WHAT THIS TASK INVOLVES —
Below are some records. Return exactly the lines from the one with "6: (216, 350)" to the one with "13: (72, 449)", and nothing else.
#####
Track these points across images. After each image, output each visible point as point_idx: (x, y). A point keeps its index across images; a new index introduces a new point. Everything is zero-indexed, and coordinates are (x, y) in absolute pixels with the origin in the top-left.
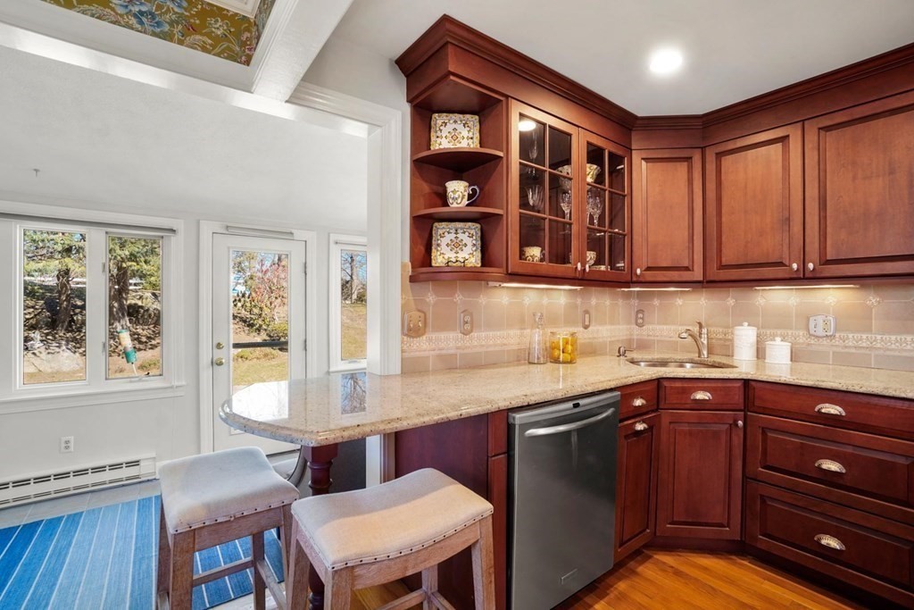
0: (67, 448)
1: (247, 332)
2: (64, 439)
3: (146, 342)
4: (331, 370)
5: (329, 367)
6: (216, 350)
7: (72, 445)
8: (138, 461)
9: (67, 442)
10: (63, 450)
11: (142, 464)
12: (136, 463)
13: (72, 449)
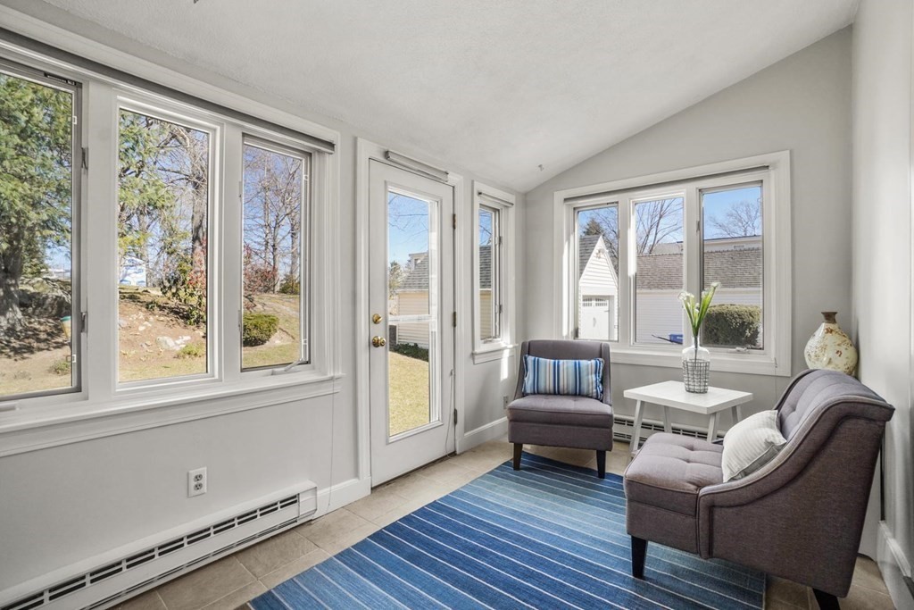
#####
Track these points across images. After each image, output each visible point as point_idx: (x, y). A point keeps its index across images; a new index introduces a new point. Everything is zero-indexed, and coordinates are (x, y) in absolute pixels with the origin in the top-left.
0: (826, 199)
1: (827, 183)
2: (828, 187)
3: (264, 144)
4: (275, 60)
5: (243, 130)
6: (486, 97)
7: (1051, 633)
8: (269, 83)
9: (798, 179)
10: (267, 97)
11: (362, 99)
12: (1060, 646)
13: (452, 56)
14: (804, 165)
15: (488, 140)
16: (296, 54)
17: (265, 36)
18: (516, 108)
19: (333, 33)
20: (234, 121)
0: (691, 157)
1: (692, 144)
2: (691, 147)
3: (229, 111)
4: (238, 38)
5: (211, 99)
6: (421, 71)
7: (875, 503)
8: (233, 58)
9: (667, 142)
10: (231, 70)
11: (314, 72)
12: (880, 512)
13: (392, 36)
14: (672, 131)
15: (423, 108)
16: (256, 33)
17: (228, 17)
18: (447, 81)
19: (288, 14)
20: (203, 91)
#####
RESULT FOR THIS TASK —
6: (216, 350)
7: (72, 445)
8: (138, 461)
9: (67, 442)
10: (63, 450)
11: (142, 464)
12: (136, 463)
13: (72, 449)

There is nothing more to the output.